══ SELECTED EXCERPT ══

2009 journal article

Endogenous antigen presenting cell-derived IL-10 inhibits T lymphocyte responses to commensal enteric bacteria

IMMUNOLOGY LETTERS, 123(1), 77–87.

By: C. Albright*, R. Sartor* & S. Tonkonogy n

author keywords: Cytokine regulation; Antigen presenting cells; IL-10 deficient mice
MeSH headings : Animals; Antigen-Presenting Cells / drug effects; Antigen-Presenting Cells / immunology; CD4-Positive T-Lymphocytes / drug effects; CD4-Positive T-Lymphocytes / immunology; CD4-Positive T-Lymphocytes / microbiology; Coculture Techniques; Colitis / immunology; Colitis / microbiology; Colon / immunology; Colon / microbiology; Enterobacteriaceae / immunology; Interferon-gamma / biosynthesis; Interferon-gamma / immunology; Interleukin-10 / genetics; Interleukin-10 / immunology; Interleukin-10 / pharmacology; Interleukin-12 / biosynthesis; Interleukin-12 / immunology; Interleukin-17 / biosynthesis; Interleukin-17 / immunology; Interleukin-23 / biosynthesis; Interleukin-23 / immunology; Mice; Mice, Knockout
TL;DR: The results show that endogenous IL-10 produced by APC inhibits responses to commensal bacteria and influences the ability of APC to stimulate IFN-gamma-producing effector lymphocytes, which reciprocally, induce IL- 10 production byAPC. (via Semantic Scholar)

═══

EXERCISE 1:
Answer these from the article record:
(a) What page range does the article occupy in Immunology Letters?
(b) What is the first of the author keywords listed?
(c) According to the TL;DR, what does endogenous IL-10 produced by APC inhibit?
EXERCISE 2:
Write out the part of the article record that opens with the words "2009 journal article" and closes with "LETTERS, 123(1), 77–87.", and switch "journal" to "conference".
The items are not needed for anything here.

══ MATERIAL PROVIDED ══

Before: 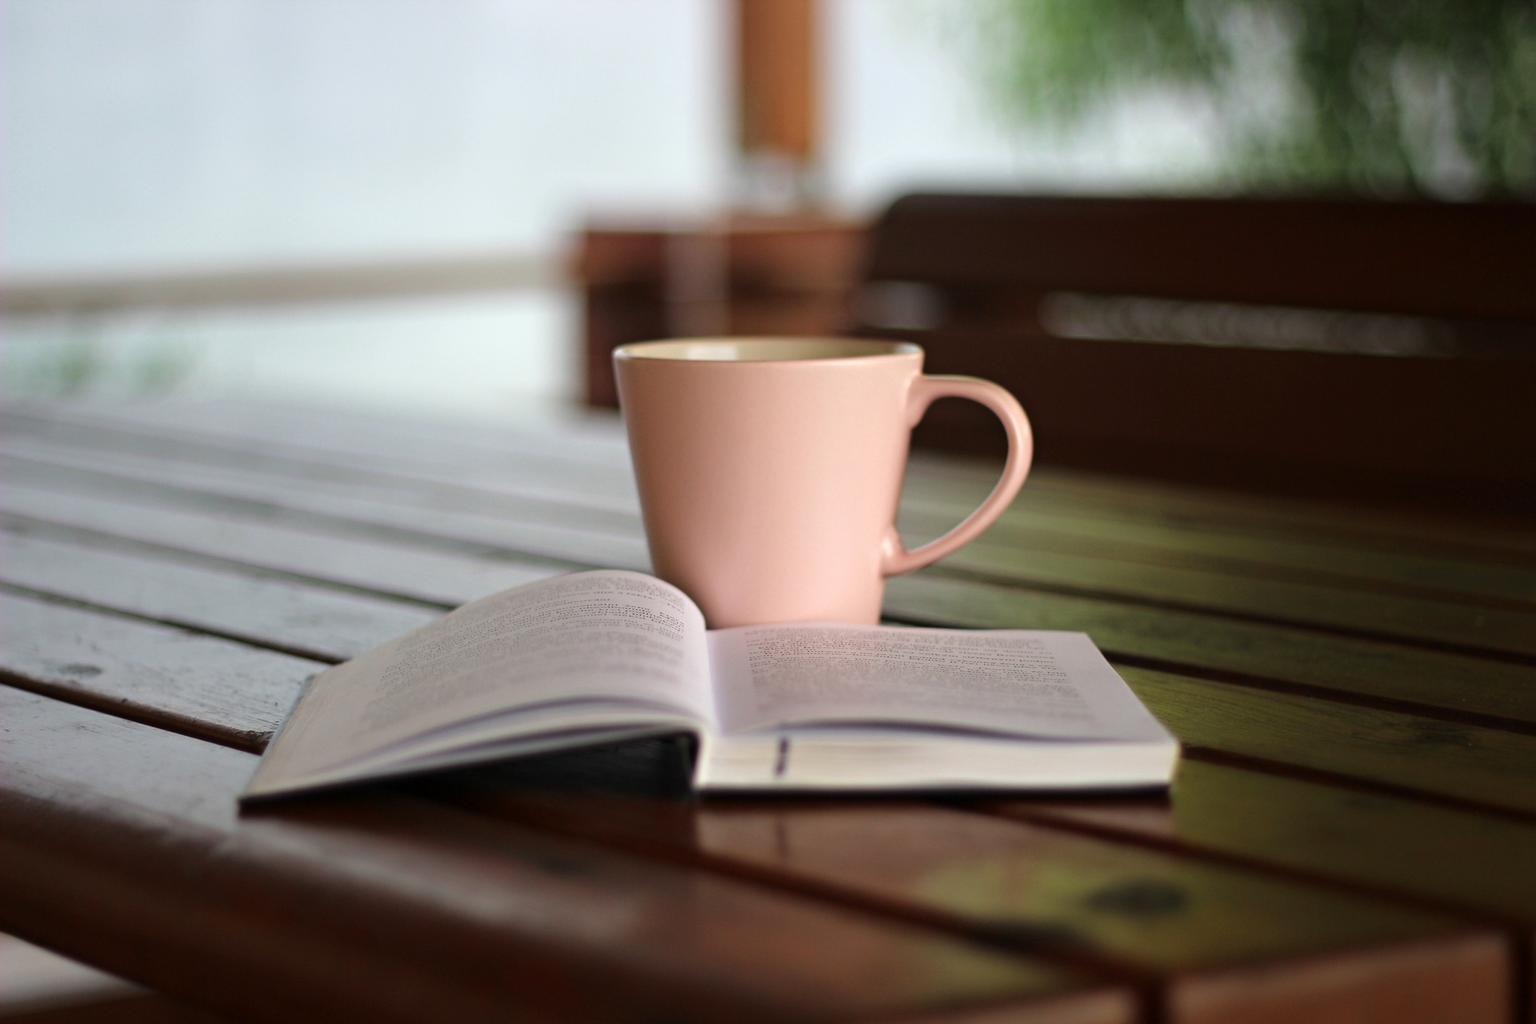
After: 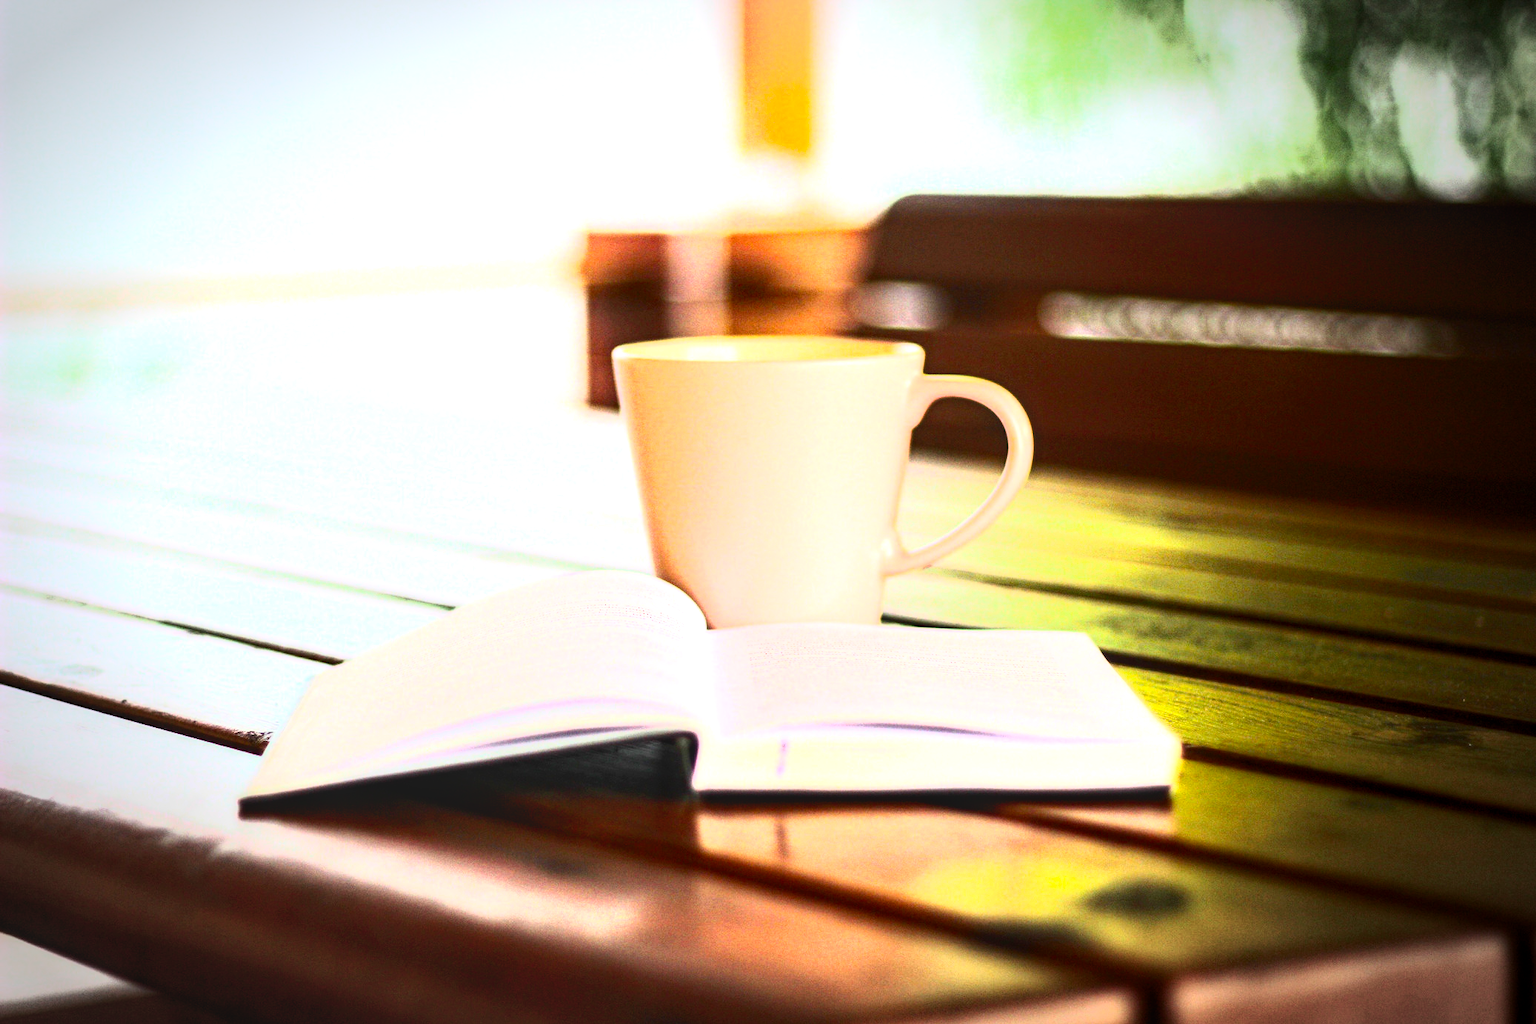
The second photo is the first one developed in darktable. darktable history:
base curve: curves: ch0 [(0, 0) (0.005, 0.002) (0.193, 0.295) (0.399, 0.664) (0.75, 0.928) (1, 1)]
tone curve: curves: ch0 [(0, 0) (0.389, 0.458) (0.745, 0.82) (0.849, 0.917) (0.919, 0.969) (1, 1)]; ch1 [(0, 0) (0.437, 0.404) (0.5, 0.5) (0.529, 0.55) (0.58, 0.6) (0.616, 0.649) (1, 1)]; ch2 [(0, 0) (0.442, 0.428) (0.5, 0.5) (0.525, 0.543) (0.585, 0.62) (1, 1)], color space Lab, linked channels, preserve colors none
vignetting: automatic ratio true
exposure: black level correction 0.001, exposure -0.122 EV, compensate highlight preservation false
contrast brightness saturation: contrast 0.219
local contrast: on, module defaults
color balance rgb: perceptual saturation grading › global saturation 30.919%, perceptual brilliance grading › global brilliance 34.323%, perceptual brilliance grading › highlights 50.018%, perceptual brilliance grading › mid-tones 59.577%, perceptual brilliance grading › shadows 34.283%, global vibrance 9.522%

═══
══ MATERIAL PROVIDED ══

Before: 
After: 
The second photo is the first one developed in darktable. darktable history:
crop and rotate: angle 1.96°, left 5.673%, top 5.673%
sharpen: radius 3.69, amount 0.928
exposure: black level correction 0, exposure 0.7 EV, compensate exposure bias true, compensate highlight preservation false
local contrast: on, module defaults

═══

RESPONSE 1:
(a) Pages 77–87.
(b) Cytokine regulation.
(c) Responses to commensal bacteria.

RESPONSE 2:
2009 conference article

Endogenous antigen presenting cell-derived IL-10 inhibits T lymphocyte responses to commensal enteric bacteria

IMMUNOLOGY LETTERS, 123(1), 77–87.